European Pravda
- Website type: Online newspaper
- Available in: Ukrainian; Russian; English;
- Headquarters: Ukraine
- Website: www.eurointegration.com.ua
- Commercial: No
- Registration: Not required
- Launched: June 2014

= European Pravda =

Ukrainian online newspaper

European Pravda (Європейська правда) is a Ukrainian online newspaper dedicated to covering Europe, NATO and reforms in Ukraine. The "EP" website was launched in early June 2014. The publication was created by journalists and is run by Serhii Sydorenko and Yurii Panchenko.

== History ==
The idea to establish European Pravda belongs to journalists Serhii Sydorenko and Yurii Panchenko, who lost their jobs after the Kommersant Ukraine newspaper closed. It was planned that European Pravda would become a division of Ukrainska Pravda, but it became independent and was only a partner of Ukrainska Pravda.
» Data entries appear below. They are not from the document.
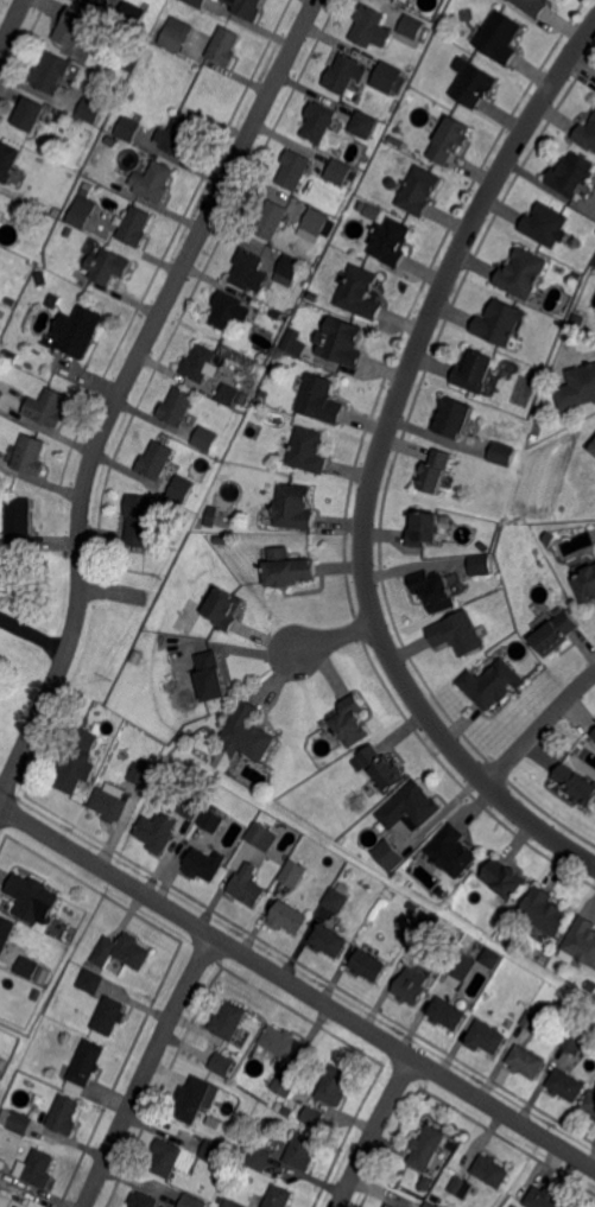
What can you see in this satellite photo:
building: (394, 0)
building: (96, 1)
building: (196, 1)
building: (532, 5)
building: (246, 8)
building: (130, 15)
road: (10, 22)
building: (366, 24)
building: (408, 25)
building: (70, 28)
building: (176, 34)
building: (497, 34)
building: (224, 46)
building: (133, 67)
building: (342, 72)
building: (51, 73)
building: (386, 77)
building: (472, 82)
building: (129, 95)
building: (90, 109)
building: (30, 113)
building: (65, 115)
building: (318, 122)
building: (363, 124)
building: (127, 129)
building: (586, 135)
building: (177, 136)
building: (449, 140)
building: (110, 141)
building: (395, 141)
building: (366, 159)
building: (8, 160)
building: (337, 169)
building: (293, 170)
building: (572, 174)
building: (157, 181)
building: (392, 183)
building: (87, 188)
building: (417, 190)
building: (28, 210)
building: (80, 215)
building: (270, 220)
building: (315, 221)
building: (542, 223)
building: (135, 225)
building: (68, 230)
building: (391, 240)
building: (576, 243)
building: (308, 253)
building: (108, 266)
building: (290, 266)
building: (247, 267)
building: (523, 274)
building: (42, 278)
building: (357, 292)
building: (10, 301)
building: (226, 309)
building: (277, 315)
building: (575, 319)
building: (496, 321)
building: (80, 331)
building: (291, 340)
building: (340, 341)
building: (200, 362)
building: (474, 372)
building: (577, 386)
road: (121, 388)
building: (1, 393)
building: (229, 393)
building: (320, 397)
building: (177, 406)
building: (46, 407)
building: (452, 418)
building: (206, 437)
building: (594, 437)
building: (305, 450)
building: (593, 450)
building: (499, 453)
building: (28, 454)
building: (155, 459)
road: (375, 463)
building: (435, 471)
building: (181, 488)
building: (294, 508)
building: (180, 513)
building: (211, 517)
building: (138, 518)
building: (18, 523)
building: (424, 529)
building: (549, 538)
building: (220, 541)
building: (483, 547)
building: (480, 565)
building: (288, 569)
building: (586, 586)
building: (434, 590)
building: (222, 606)
building: (555, 632)
building: (457, 634)
road: (32, 636)
road: (328, 643)
building: (210, 675)
building: (491, 684)
building: (349, 722)
road: (542, 729)
building: (247, 734)
building: (593, 735)
building: (76, 763)
building: (146, 763)
building: (358, 764)
building: (379, 769)
building: (140, 776)
building: (576, 785)
building: (109, 804)
building: (191, 805)
building: (409, 807)
building: (212, 820)
building: (158, 831)
building: (262, 836)
building: (449, 852)
building: (388, 855)
building: (205, 863)
building: (293, 874)
building: (504, 879)
building: (247, 885)
building: (442, 891)
building: (34, 900)
building: (336, 901)
building: (413, 907)
building: (543, 913)
building: (289, 918)
building: (6, 931)
building: (426, 932)
building: (581, 941)
building: (328, 942)
building: (122, 951)
building: (491, 958)
building: (461, 965)
building: (368, 966)
building: (28, 967)
building: (91, 981)
building: (414, 984)
road: (297, 986)
building: (110, 1014)
building: (446, 1015)
building: (229, 1020)
building: (532, 1021)
building: (486, 1037)
building: (279, 1043)
building: (577, 1044)
building: (525, 1063)
building: (223, 1064)
building: (85, 1066)
road: (147, 1070)
building: (285, 1084)
building: (566, 1086)
building: (331, 1088)
building: (192, 1100)
building: (589, 1104)
building: (63, 1114)
building: (309, 1118)
building: (3, 1120)
building: (594, 1120)
building: (20, 1122)
road: (375, 1131)
building: (247, 1147)
building: (426, 1150)
building: (216, 1152)
building: (302, 1152)
building: (167, 1156)
building: (260, 1157)
building: (37, 1167)
building: (0, 1168)
building: (491, 1171)
building: (426, 1184)
building: (458, 1189)
building: (279, 1197)
building: (543, 1199)
building: (144, 1200)
building: (193, 1201)
building: (233, 1203)
building: (428, 1205)
building: (389, 1206)

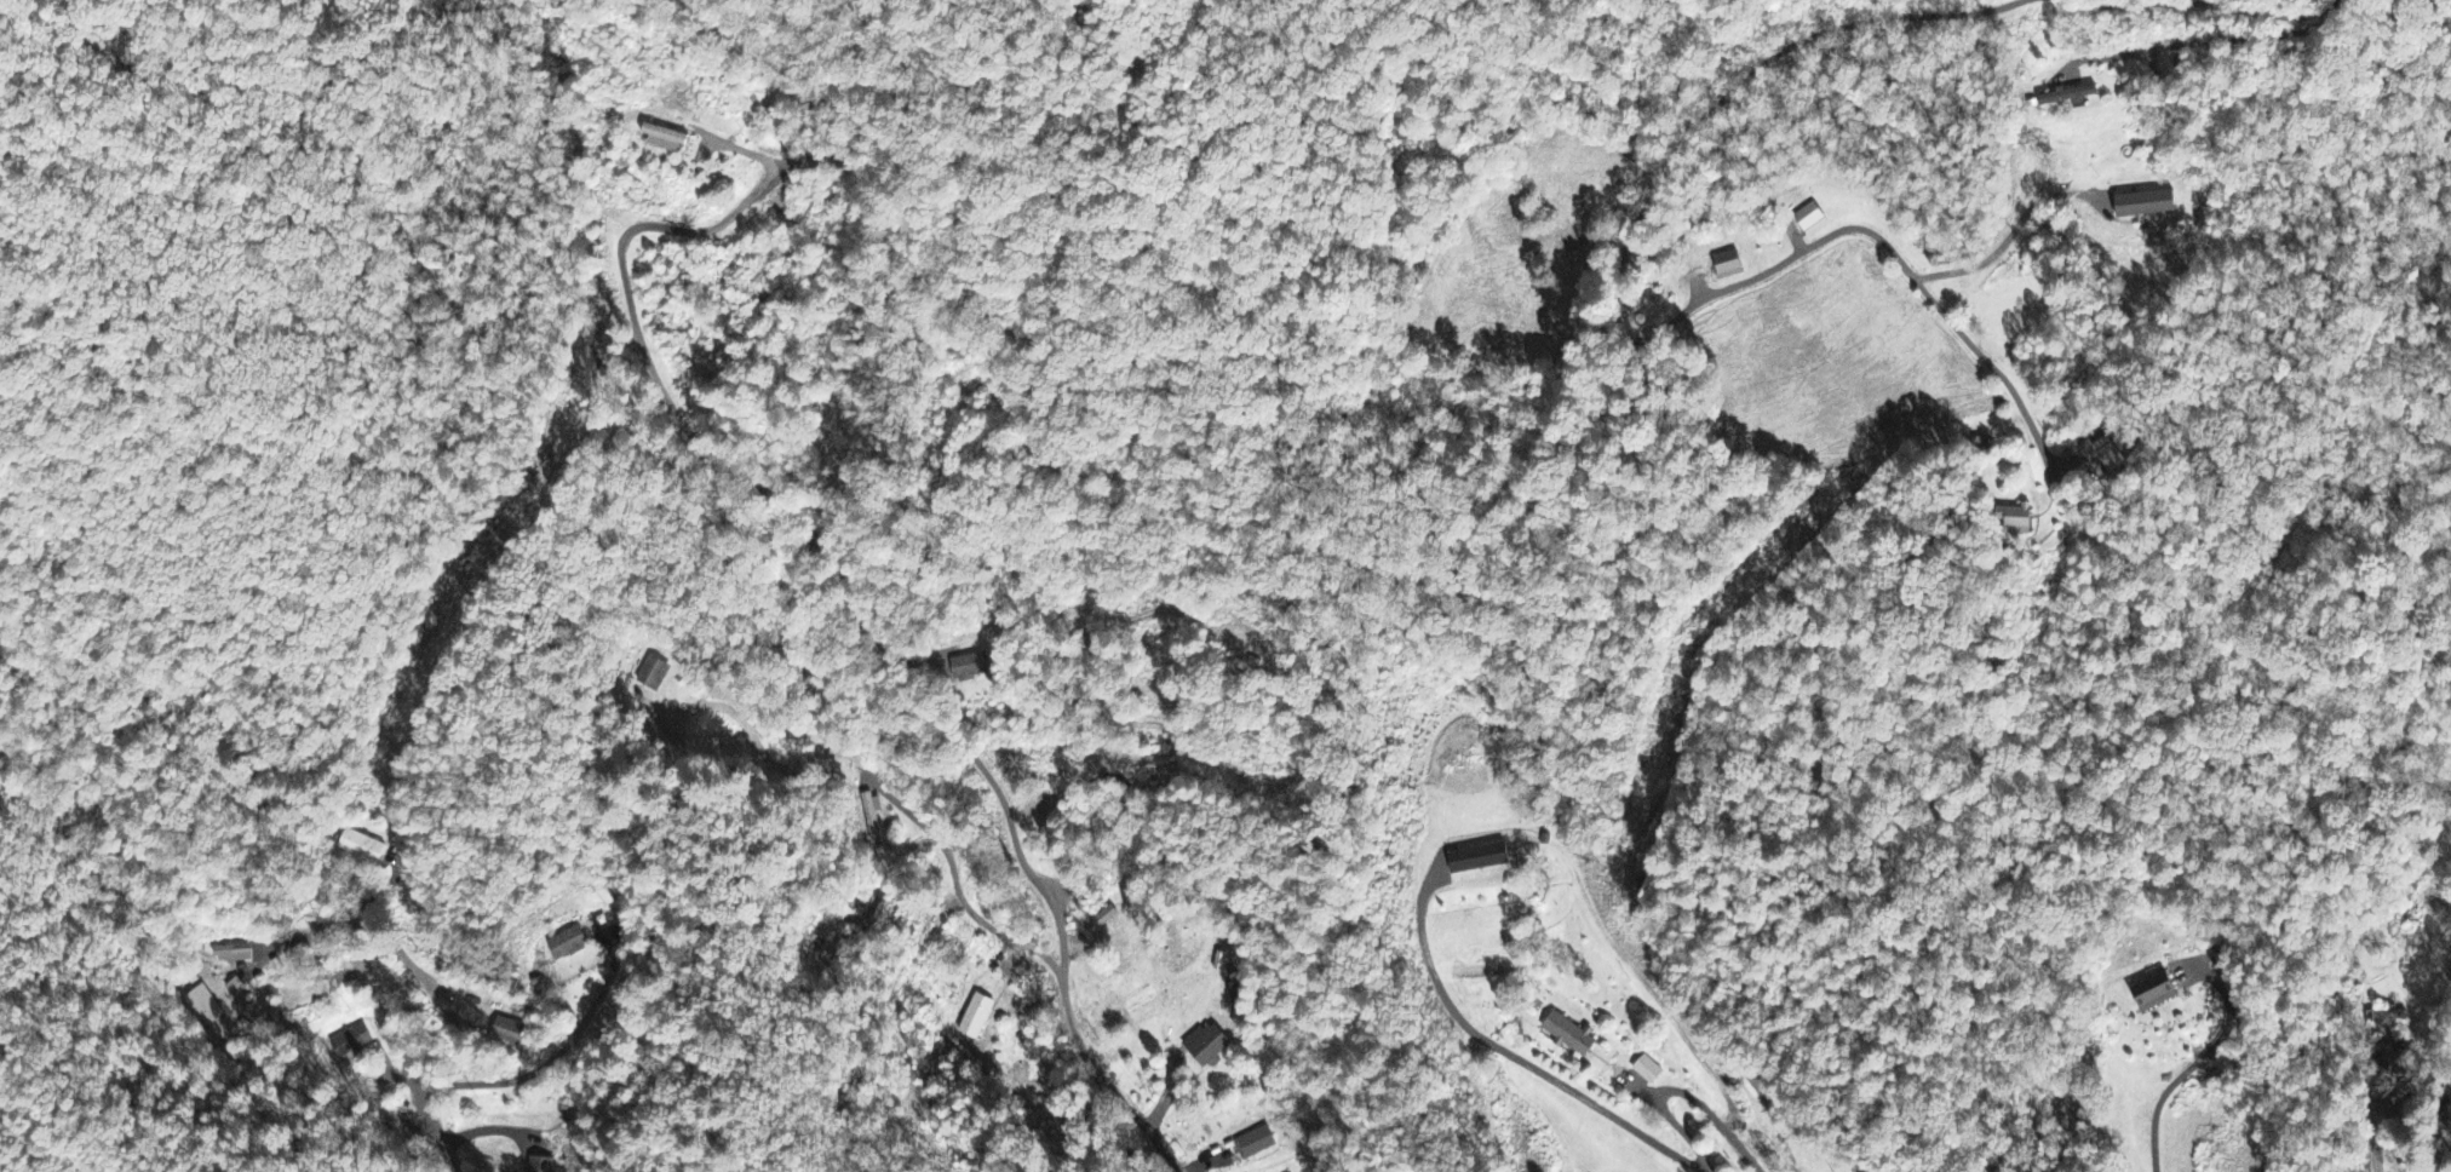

The site was launched in early June 2014. The English version was officially launched on January 21, 2022.

== Funding ==
International donors support the project financially, on the proviso that they do not interfere in editorial policy. Financial support was provided by the European Endowment for Democracy, International Renaissance Foundation, Council of Europe, and NATO Public Diplomacy Division (PDD).

Since June 2016, European Pravda has been co-financed by the European Union. Partial co-financing is provided from the NATO PDD and from advertising revenues. From 2018, the main co-donor of the project is the National Endowment for Democracy (NED), funded from the US Congress budget.

According to the editor, Serhii Sidorenko, "EP" is a non-profit organization, as of February 2021.

== Rating ==
According to a survey of 103 experts in 2021, the online publication covered foreign policy issues the best among Ukrainian mass media.

In December 2021, Serhii Sydorenko won the National Award "High Standards of Journalism – 2021" in the category "For a sustainable, high-quality media project / product."